Era caratteristico di Ines intervenire (non sempre) al momento di fare le squadre per la partita a carte per combinare i giocatori in modo che le parti fossero equilibrate. Altre volte sollecitava a sedersi i giocatori neghittosi, impigriti dal calduccio o distratti dai discorsi di politica o di sport (ciclismo, motociclismo, pugilato, calcio…) Talvolta, a tarda sera, chiamava una specie di ultimo giro e avvisava che stava per chiudere. Forse, nonostante i tesori di energia che metteva nel suo lavoro, sentiva ogni tanto un po’ di umana stanchezza. Si potrebbe continuare, a lungo. Una vita vissuta con coraggio, necessario per affrontare gli impegni di un lavoro non semplice impastato con gli affetti, le gioie e i dolori del privato. Se è permesso, un po’ un simbolo di forza e di dignità al femminile (l’8 marzo è passato da poco). Con il passar del tempo le strade venivano asfaltate e percorse da automezzi sempre più fitti e veloci. Non si poteva più giocarci a pallone gridando “macchina” quando ne spuntava una dalla curva e fermarsi per riprendere subito dopo.

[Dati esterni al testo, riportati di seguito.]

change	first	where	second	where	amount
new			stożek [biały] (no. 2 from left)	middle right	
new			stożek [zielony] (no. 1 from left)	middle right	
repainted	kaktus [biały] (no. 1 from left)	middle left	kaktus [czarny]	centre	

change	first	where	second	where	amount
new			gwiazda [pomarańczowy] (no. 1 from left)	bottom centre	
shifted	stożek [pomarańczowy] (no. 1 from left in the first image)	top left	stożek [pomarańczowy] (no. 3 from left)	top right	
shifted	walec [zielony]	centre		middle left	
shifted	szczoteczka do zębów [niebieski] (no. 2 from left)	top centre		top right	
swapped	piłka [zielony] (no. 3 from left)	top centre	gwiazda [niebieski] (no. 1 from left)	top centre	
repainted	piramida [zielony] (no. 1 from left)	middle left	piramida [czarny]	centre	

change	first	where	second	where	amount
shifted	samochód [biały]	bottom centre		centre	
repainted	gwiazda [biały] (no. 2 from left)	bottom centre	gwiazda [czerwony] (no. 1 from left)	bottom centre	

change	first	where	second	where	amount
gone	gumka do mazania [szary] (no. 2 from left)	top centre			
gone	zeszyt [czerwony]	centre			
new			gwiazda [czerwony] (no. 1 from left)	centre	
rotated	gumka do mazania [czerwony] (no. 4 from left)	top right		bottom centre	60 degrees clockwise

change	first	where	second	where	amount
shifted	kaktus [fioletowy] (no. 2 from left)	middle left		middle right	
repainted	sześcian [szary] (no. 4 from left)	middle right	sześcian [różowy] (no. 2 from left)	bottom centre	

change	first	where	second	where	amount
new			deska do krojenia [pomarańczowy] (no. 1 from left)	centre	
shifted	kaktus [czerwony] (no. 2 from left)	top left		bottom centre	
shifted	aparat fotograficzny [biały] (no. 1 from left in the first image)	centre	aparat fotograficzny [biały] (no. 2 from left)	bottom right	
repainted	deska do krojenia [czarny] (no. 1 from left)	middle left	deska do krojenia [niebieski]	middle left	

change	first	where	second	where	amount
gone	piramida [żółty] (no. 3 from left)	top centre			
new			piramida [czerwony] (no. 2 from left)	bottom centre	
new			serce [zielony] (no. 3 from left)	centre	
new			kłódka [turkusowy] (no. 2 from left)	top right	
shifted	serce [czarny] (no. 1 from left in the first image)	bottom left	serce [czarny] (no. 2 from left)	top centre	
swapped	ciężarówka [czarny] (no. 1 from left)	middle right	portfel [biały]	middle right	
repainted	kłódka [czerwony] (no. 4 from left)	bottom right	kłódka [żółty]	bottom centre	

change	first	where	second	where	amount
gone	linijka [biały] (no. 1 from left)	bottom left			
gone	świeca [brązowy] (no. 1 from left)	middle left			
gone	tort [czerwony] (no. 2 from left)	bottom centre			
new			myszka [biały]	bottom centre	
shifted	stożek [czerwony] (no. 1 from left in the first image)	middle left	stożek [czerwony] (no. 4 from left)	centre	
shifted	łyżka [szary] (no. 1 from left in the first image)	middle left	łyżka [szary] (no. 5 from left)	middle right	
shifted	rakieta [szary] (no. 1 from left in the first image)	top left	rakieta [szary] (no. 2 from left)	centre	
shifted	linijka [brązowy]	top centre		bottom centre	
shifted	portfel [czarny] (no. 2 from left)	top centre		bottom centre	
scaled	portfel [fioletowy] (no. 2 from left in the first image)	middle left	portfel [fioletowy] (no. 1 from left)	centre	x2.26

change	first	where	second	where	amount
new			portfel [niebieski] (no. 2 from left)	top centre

Cambiava l’economia: prima i contadini vendevano carne (vitelli, pollami…), latte, uova, frumento e mais, vino e uva, legna, gallette da seta, lana… Oggi è il contrario. L’acqua veniva dai pozzi e dalle fontane e non da questa o quella montagna altissima e purissima. Stavano arrivando i tubetti di conserva, i dadi da brodo e la carne Simmental, i bucaneve Doria, Tide o Omo. Pur nelle mutate condizioni la Ines continuava a gestire il suo locale sempre più bar e sempre meno trattoria-osteria-bocciodromo con il piglio usuale, fino a quando giunse il momento di chiudere bottega. Immagino che insieme all’ inevitabile tristezza abbia anche in quell’occasione tirato fuori la sua capacità di voltare pagina e di guardare avanti. Non facciamola lunga. A me e ad altri che hanno conosciuto Ines e il suo locale piace pensare che, nel luogo dove si trova adesso, abbia incontrato molti suoi clienti che hanno un’infinità di tempo da trascorrere. Mi piace pensare che si sia messa a disporli in squadre armoniose e a dare le carte. E che Titta, Secondo, Nando, Berto, Nane, Germano, Jijo, Angelo, Piero, il Moretto, il Caporal, Toni, Bepi, e gli altri la ascoltino, come quando erano “da Scoss”. Con (almeno) una differenza: non si bestemmia.